*EXERCISE REQUIREMENTS*
(a) For the image retrieval article, answer each question on its own line, marking the answers (i), (ii) and (iii):
(i) What percentage of perfectly matched images does the method give?
(ii) Who proposed a Bayesian network approach that uses human attributes for face identification?
(iii) On which dataset, and with how many faces, did B.C.Chen's system achieve its retrieval results?
(b) Can you sum up the image retrieval article in two sentences?
(c) Could you carry on the image retrieval article from its last sentence?

Image Retrieval Using Attribute Enhanced Sparse Code Words | Open Access Journals

ISSN ONLINE(2319-8753)PRINT(2347-6710)

Image Retrieval Using Attribute Enhanced Sparse Code Words

M.Balaganesh1 and N.Arthi2
  1. Associate Professor, Department of Computer Science and Engineering, SRV Engineering College, sembodai, india
  2. P.G. Student, Department of Computer Science and Engineering, SRV Engineering College, sembodai, India
Related article at Pubmed, Scholar Google

Visit for more related articles at International Journal of Innovative Research in Science, Engineering and Technology


Now a days the popularity of social networks like face book, twitter are mostly used by the people. Many of them use human face images to their profile. And also we can maintain large scale database for the image storage. To avoid the large database use two algorithms like attribute enhanced sparse codewords and attribute embedded inverted indexing and used in offline and online storage respectively. In large image database have problem regarding the image retrieval .By using this algorithm we can efficiently retrieve the images from the large image database. It will give the 80% perfect matched images.

Index terms

Attribute enhanced sparse codewords, attribute embedded inverted indexing, ranking, attributes, annotation.


To analyze the effectiveness of different human attributes across datasets and find informative human attributes. To sum up, the contributions of attribute enhanced sparse codewords include: In the combine automatically detected high-level human attributes and low-level features to construct semantic codewords. To the best of developer knowledge, this is the first proposal of such combination for content-based face image retrieval. To balance global representations in image collections and locally embedded facial characteristics, in the scalable face image retrieval using attribute enhanced sparse codewords system two orthogonal methods to utilize automatically detected human attributes to improve content-based face image retrieval under a scalable framework. It conducts extensive experiments and demonstrates the performances of the proposed methods on two separate public datasets and still ensures real time response. In the further identify informative and generic human attributes for face image retrieval across different datasets. The selected descriptors are promising for other applications.
Automatically detected human attributes have been shown promising in different applications recently. Kumar et al. propose a learning framework to automatically find describable visual attributes. Using automatically detected human attributes, they achieve excellent performance on keyword based face image retrieval and face verification. Siddiquie et al. Further extend the framework to deal with multi-attribute queries for keyword-based face image retrieval. Scheirer et al. propose a Bayesian network approach to utilize the human attributes for face identification.


B.C.Chen [2] developed a scalable face image retrieval system which can integrate with partial identity information to improve the retrieval result. To achieve this goal, B.C.Chen first apply sparse coding on local features extracted from face images combining with inverted indexing to construct an efficient and scalable face retrieval system. Then propose a novel coding scheme that refines the representation of the original sparse coding by using identity information. Using the proposed coding scheme, face images with large intra-class variances will still be quantized into similar visual words if they share the same identity. Experimental results show that the system can achieve salient retrieval results on LFW dataset (13K faces) and outperform linear search methods using well known face recognition feature descriptors.

*DATA FOR REVIEW*
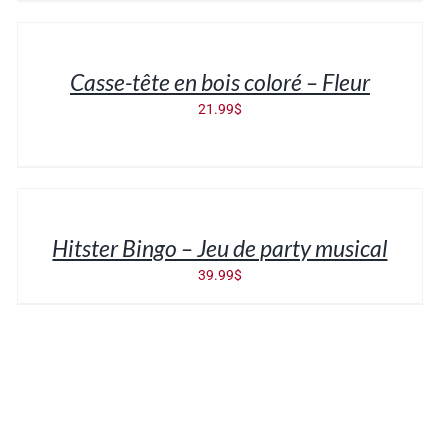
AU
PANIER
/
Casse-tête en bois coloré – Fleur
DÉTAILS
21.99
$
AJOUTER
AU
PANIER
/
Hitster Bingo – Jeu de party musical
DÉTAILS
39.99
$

*RESPONSES TO THE TASKS*
(a)
(i) 80%
(ii) Scheirer et al.
(iii) The LFW dataset, with 13K faces

(b) The image retrieval article uses two algorithms, attribute enhanced sparse codewords and attribute embedded inverted indexing, offline and online respectively, to retrieve images efficiently from a large image database, and it reports 80% perfectly matched images. It combines automatically detected high-level human attributes with low-level features to build semantic codewords, and it reviews related work such as B.C.Chen's scalable face image retrieval system, which refines sparse coding with identity information.

(c)
Attributes were recently shown to give excellent results for category recognition. A. Ramisa et al. [3] discuss their performance in the context of image retrieval; show that retrieving images of particular objects based on attribute vectors gives results comparable to the state of the art. A. Ramisa et al. demonstrate that combining attribute and Fisher vectors improves performance for retrieval of particular objects as well as categories. Implement an efficient coding technique for compressing the combined descriptor to very small codes. Experimental results on the Holidays dataset show that our approach significantly outperforms the state of the art, even for a very compact representation of 16 bytes per image. Retrieving category images is evaluated on the “web-queries” dataset. A. Ramisa et al. show that attribute features combined with Fisher vectors improve the performance and that combined image features can supplement text features.
Huang, G. [5] discussed about the labeled faces in the wild. Face recognition has benefitted greatly from the many databases that have been produced to study it. Most of these databases have been created under controlled conditions to facilitate the study of specific parameters on the face recognition problem. These parameters include such variables as position, pose, lighting, expression, background, camera quality, occlusion, age, and gender. While there are many applications for face recognition technology in which one can control the parameters of image acquisition, there are also many applications in which the practitioner has little or no control over such parameters.
This database is provided as an aid in studying the latter, unconstrained, face recognition problem. The database represents an initial attempt to provide a set of labeled face photographs spanning the range of conditions typically encountered by people in their everyday lives. The database exhibits “natural” variability in pose, lighting, focus, resolution, facial expression, age, gender, race, accessories, make-up, occlusions, background, and photographic quality. Despite this variability, the images in the database are presented in a simple and consistent format for maximum ease of use. In addition to describing the details of the database and its acquisition, we provide specific experimental paradigms for which the database is suitable. This is done in an effort to make research performed with the database as consistent and comparable as possible.
For identity related problems, descriptive attributes can take the form of any information that helps represent an individual, including age data, describable visual attributes, and contextual data. With a rich set of descriptive attributes, it is possible to enhance the base matching accuracy of a traditional face identification system through intelligent score weighting. Factor any attribute differences between people into our match score calculation, it can deemphasize incorrect results, and ideally lift the correct matching record to a higher rank position. Naturally, the presence of all descriptive attributes during a match instance cannot be expected, especially when considering nonbiometric context.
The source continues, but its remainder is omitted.